As far as Stark County is concerned the blog of three (3) weeks ago (i.e. the Court of Common Pleas, Family Court and the Public Defender's departments of Stark County government) showed complete turnaround from Volumes 1, 2, 3 and 4 in terms of women getting equal treatment in terms of pay and position.

But the blog of three (3) weeks ago (9-1-1 EMA, the Stark County Board of Elections and the Veterans Service Commissioner) showed a reversion to a indication that women are not by and large seeming to get equal pay/opportunity in county employment.

That trend appeared to continue as reported two weeks by the SCPR in this series of blogs with regard to the Dog & Kennel, Facilities and Health departments of county government.

Last's week report on Stark County Regional Planning, the Stark Parks and the Stark County Sanitary Engineering Department did nothing to dispel the notion that work needs to be done to achieve a better measure of gender equity in Stark County government.

Today, however, the SCPR's analysis of Stark County Developmental Disabilities (SCDD) does change the overall picture somewhat in that The Report thinks the numbers show that women not only get more than their fair share of jobs but the equity in pay seems to be on a parity if not advantage women.

The only fault that the SCPR can find with SCDD is the male-dominance of the governing board.

Apparently, Mr. Bucka was replaced on the board inasmuch as the SCDD Website in its current listing does not have him including but rather shows a Todd Franks as being a board member.

The board members are appointed by a combination of the Stark County commissioners and Judge Dixie Parks of the Stark County Probate Court.

This combo needs to pay closer attention to having a better balance of female/male on the governing board.

While the gender equity factor is a thumbs up, perhaps, the fiscal operation is not.

A county officials has pointed out that SCDD has about a $30 million reserve.

This is an agency of government (which gets about 56% of its annual revenue) directly from Stark County taxpayers which has about $52 million in revenue (from all sources) and spends about $51 million and faces a $5.6 million in State of Ohio support (2011 - 2016) and lost about $1 million on Stark County real property evaluations in recent years.

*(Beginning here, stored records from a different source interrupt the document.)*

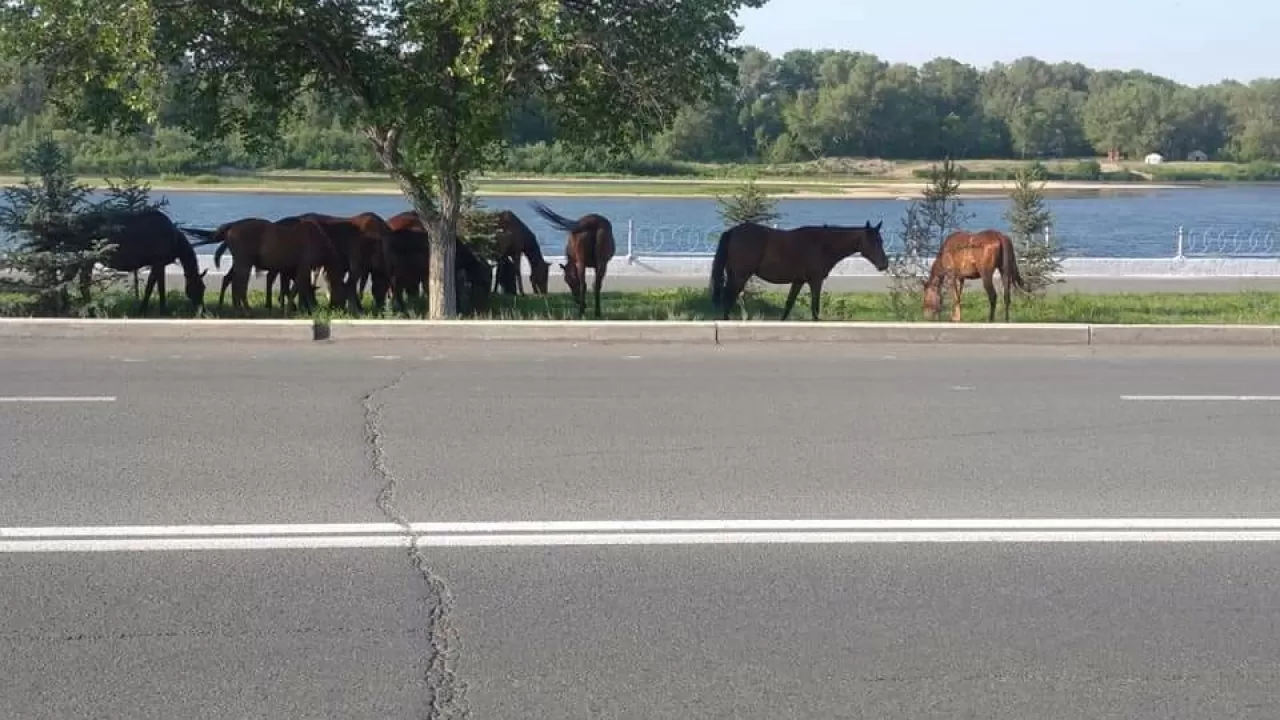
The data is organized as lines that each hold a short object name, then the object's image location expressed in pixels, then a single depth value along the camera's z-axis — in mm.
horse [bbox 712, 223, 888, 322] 18641
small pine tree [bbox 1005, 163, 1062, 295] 21781
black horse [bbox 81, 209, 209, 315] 17922
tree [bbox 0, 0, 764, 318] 14688
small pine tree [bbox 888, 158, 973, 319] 20812
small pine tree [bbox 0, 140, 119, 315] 16812
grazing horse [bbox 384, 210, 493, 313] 19406
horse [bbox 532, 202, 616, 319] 19656
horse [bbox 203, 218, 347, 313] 18172
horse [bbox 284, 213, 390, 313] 18891
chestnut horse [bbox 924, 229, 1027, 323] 18750
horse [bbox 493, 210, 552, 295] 21703
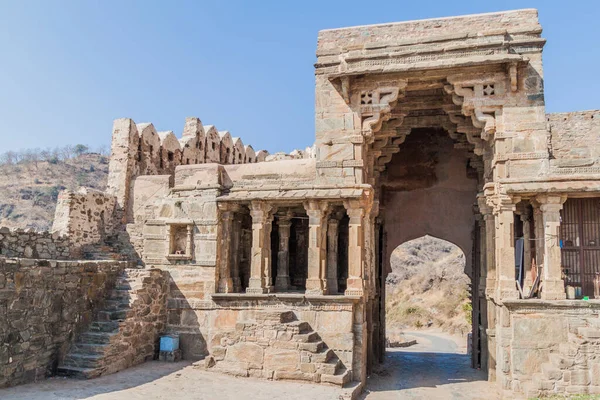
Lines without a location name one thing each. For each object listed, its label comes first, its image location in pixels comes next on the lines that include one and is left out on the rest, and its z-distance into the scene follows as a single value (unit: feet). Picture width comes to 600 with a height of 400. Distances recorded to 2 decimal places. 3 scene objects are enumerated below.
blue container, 38.06
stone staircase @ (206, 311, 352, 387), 32.65
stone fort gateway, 31.76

Development Disabilities is labor intensive.

Six hundred plus employees to serve 2,000 children which is about a 3 to 1 ration.

However, according to its literature is moving to a model where is provides less direct service to being more of a referral/coordinating service to connect the developmentally disabled to existing services.

In the SCPR's ongoing gender equity series, the SCDD stands out so far as a prime example what can be done to achieve gender equity fairness.

One might say that SCDD is "more than fair" toward women given the predominance of women over men employees.

However, an answer to such an observation is likely that women are more into the "caring professions" than men are.

As men are more likely to predominate in "engineer/technical fields" of endeavor; women gravitate to agencies of government that are nurturing and caregiving.